**EXERCISE REQUIREMENTS**
Would you repeat each of the lines below exactly?

**DATA FOR PROCESSING**
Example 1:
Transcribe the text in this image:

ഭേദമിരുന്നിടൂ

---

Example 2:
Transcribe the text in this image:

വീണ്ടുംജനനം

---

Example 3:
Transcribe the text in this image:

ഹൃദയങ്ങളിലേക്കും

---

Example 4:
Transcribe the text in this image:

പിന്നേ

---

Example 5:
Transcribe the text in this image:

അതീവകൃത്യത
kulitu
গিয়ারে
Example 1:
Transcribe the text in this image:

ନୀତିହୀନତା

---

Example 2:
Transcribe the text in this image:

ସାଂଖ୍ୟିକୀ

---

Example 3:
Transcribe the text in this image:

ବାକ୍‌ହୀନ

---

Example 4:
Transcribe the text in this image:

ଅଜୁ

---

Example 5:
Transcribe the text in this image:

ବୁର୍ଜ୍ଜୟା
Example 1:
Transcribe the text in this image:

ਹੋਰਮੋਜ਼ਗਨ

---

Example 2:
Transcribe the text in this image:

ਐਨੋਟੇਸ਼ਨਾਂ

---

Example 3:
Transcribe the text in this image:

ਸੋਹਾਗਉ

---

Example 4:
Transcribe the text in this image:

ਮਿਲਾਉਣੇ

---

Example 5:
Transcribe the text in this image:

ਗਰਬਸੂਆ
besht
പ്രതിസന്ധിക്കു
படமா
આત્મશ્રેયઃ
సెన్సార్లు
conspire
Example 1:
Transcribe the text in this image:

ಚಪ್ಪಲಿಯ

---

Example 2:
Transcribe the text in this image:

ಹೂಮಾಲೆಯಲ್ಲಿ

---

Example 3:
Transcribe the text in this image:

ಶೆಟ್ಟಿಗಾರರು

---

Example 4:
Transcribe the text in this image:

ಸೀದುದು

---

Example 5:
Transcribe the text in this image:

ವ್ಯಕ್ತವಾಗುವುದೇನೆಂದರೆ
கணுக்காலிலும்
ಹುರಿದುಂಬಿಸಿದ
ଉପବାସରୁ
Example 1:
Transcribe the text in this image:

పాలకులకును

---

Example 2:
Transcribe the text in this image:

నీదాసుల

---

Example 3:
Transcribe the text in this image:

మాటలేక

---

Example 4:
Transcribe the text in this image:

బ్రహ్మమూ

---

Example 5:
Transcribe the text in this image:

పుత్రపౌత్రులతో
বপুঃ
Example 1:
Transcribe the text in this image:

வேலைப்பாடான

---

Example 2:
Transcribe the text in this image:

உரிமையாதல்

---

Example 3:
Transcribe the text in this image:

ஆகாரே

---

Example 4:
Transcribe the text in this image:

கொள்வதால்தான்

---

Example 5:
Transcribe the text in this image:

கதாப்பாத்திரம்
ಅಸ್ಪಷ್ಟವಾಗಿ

**RESPONSE**
Example 1:
Transcribe the text in this image:

ഭേദമിരുന്നിടൂ

---

Example 2:
Transcribe the text in this image:

വീണ്ടുംജനനം

---

Example 3:
Transcribe the text in this image:

ഹൃദയങ്ങളിലേക്കും

---

Example 4:
Transcribe the text in this image:

പിന്നേ

---

Example 5:
Transcribe the text in this image:

അതീവകൃത്യത
kulitu
গিয়ারে
Example 1:
Transcribe the text in this image:

ନୀତିହୀନତା

---

Example 2:
Transcribe the text in this image:

ସାଂଖ୍ୟିକୀ

---

Example 3:
Transcribe the text in this image:

ବାକ୍‌ହୀନ

---

Example 4:
Transcribe the text in this image:

ଅଜୁ

---

Example 5:
Transcribe the text in this image:

ବୁର୍ଜ୍ଜୟା
Example 1:
Transcribe the text in this image:

ਹੋਰਮੋਜ਼ਗਨ

---

Example 2:
Transcribe the text in this image:

ਐਨੋਟੇਸ਼ਨਾਂ

---

Example 3:
Transcribe the text in this image:

ਸੋਹਾਗਉ

---

Example 4:
Transcribe the text in this image:

ਮਿਲਾਉਣੇ

---

Example 5:
Transcribe the text in this image:

ਗਰਬਸੂਆ
besht
പ്രതിസന്ധിക്കു
படமா
આત્મશ્રેયઃ
సెన్సార్లు
conspire
Example 1:
Transcribe the text in this image:

ಚಪ್ಪಲಿಯ

---

Example 2:
Transcribe the text in this image:

ಹೂಮಾಲೆಯಲ್ಲಿ

---

Example 3:
Transcribe the text in this image:

ಶೆಟ್ಟಿಗಾರರು

---

Example 4:
Transcribe the text in this image:

ಸೀದುದು

---

Example 5:
Transcribe the text in this image:

ವ್ಯಕ್ತವಾಗುವುದೇನೆಂದರೆ
கணுக்காலிலும்
ಹುರಿದುಂಬಿಸಿದ
ଉପବାସରୁ
Example 1:
Transcribe the text in this image:

పాలకులకును

---

Example 2:
Transcribe the text in this image:

నీదాసుల

---

Example 3:
Transcribe the text in this image:

మాటలేక

---

Example 4:
Transcribe the text in this image:

బ్రహ్మమూ

---

Example 5:
Transcribe the text in this image:

పుత్రపౌత్రులతో
বপুঃ
Example 1:
Transcribe the text in this image:

வேலைப்பாடான

---

Example 2:
Transcribe the text in this image:

உரிமையாதல்

---

Example 3:
Transcribe the text in this image:

ஆகாரே

---

Example 4:
Transcribe the text in this image:

கொள்வதால்தான்

---

Example 5:
Transcribe the text in this image:

கதாப்பாத்திரம்
ಅಸ್ಪಷ್ಟವಾಗಿ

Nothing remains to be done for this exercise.